DATA: Begin

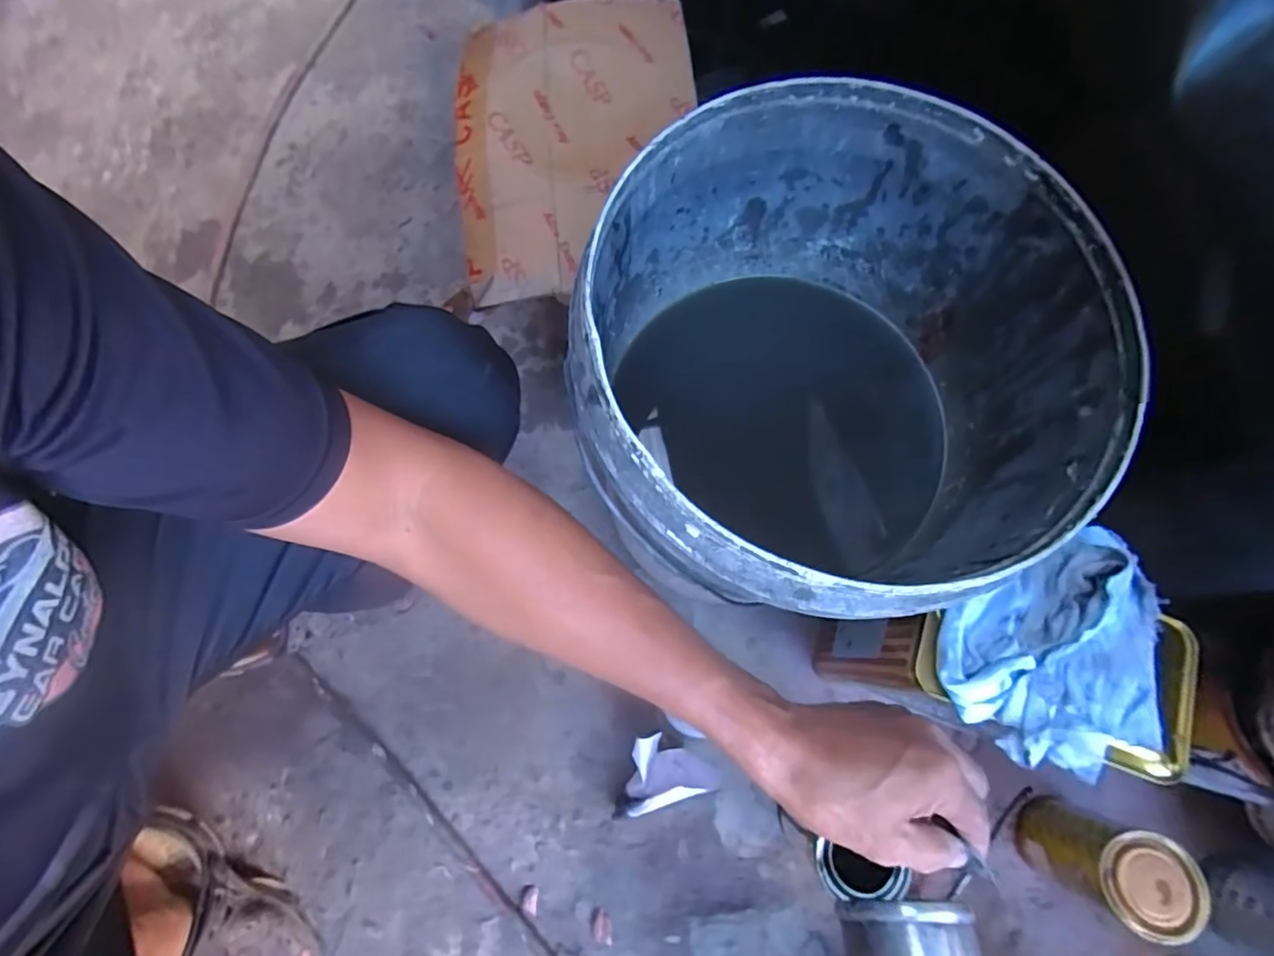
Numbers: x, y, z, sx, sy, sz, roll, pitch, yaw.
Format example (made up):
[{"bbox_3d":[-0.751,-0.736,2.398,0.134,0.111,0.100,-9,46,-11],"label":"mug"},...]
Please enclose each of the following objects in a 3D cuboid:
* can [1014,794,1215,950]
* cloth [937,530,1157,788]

DATA: End

▶ [WHAT YOU ARE ASKED TO DO]:
Output exactly the lines from the one holding "Format example (made" to the end of the material above, with both ends included.

▶ [ANSWER TO THIS EXERCISE]:
Format example (made up):
[{"bbox_3d":[-0.751,-0.736,2.398,0.134,0.111,0.100,-9,46,-11],"label":"mug"},...]
Please enclose each of the following objects in a 3D cuboid:
* can [1014,794,1215,950]
* cloth [937,530,1157,788]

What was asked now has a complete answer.